Hello applevis community,
I saw this very interesting article in a blind related mailing list and thought it would be a good idea to repost it here. I am just a cs student for now so can't pretend understand any of this, but there are people here much more clever than I am... Wishing you a good read!
https://blog.monotonous.org/2026/01/12/macos-accessibility-with-pyax/
By TheBlindGuy07, 22 January, 2026
Forum
App Development and Programming
Comments
Not much of a breakthrough
I don't like to be a source of negativity, but what that does is exactly what the Element module of Vosh does and has been doing for years, nothing more and nothing less. The only difference is that Vosh is 100% Swift and thus its Element module provides a pure async and safe Swift interface, whereas that's a Python API. In both cases Apple's public and completely neglected accessibility consumer interface is used, which from my observations a few days ago, Apple may actually be using an interface likely from a private framework called CoreAccessibility. Chrome doesn't suffer from this problem because it runs on Blink, which is a fork of WebKit, so it benefits from Apple's accessibility implementation.
Powerful tool
Sure, the Element module provides similar abstraction, but the handy thing here seems to be the CLI which makes this a powerful tool for deep dives into what is going on under the hood.

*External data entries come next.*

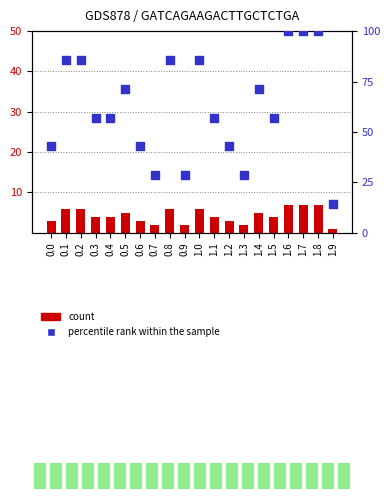

At how many categories does at least one series exceed 75?

7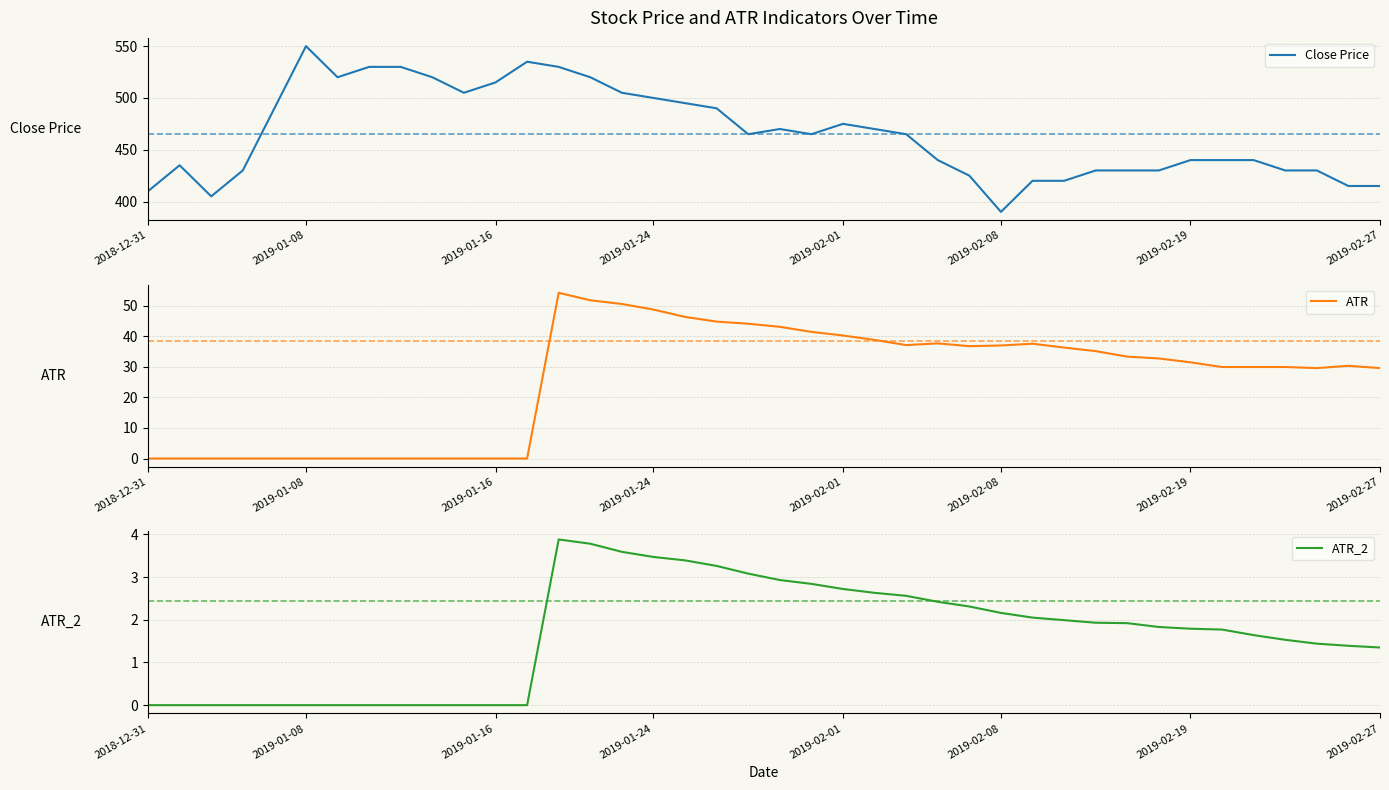

What is the lowest value of the Close Price series?

390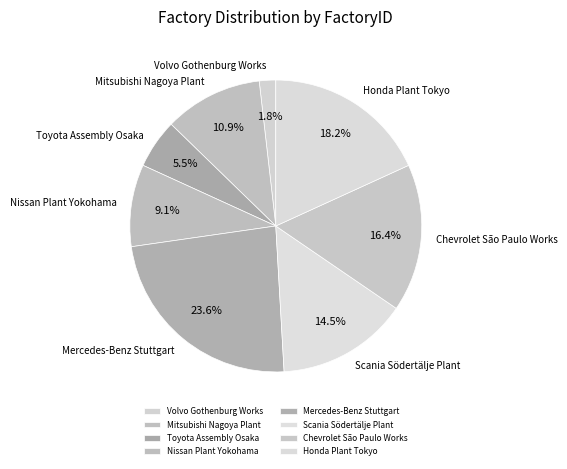

Is Honda Plant Tokyo the majority of the pie?

No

Nevertheless, I don't understand why thi has been implemented in Python instead of making it a Swift library and then a client around that.
Key combinations
I did actually provide key combinations to do some of this stuff in Vosh for debugging purposes. One of them just dumps the system-wide element, another dumps the whole element hierarchy of an application, and the last one dumps the hierarchy of the element currently in focus. The last dump also includes all of the parents of the focused element, but not any siblings of the focused element or any of its parents.
In my last job, a coworker built a proper user interface around the aforementioned Element module but mostly aiming at the sighted. Essentially you could simply point the mouse at anything on the screen and press a global key combination to get all the relevant accessibility information captured.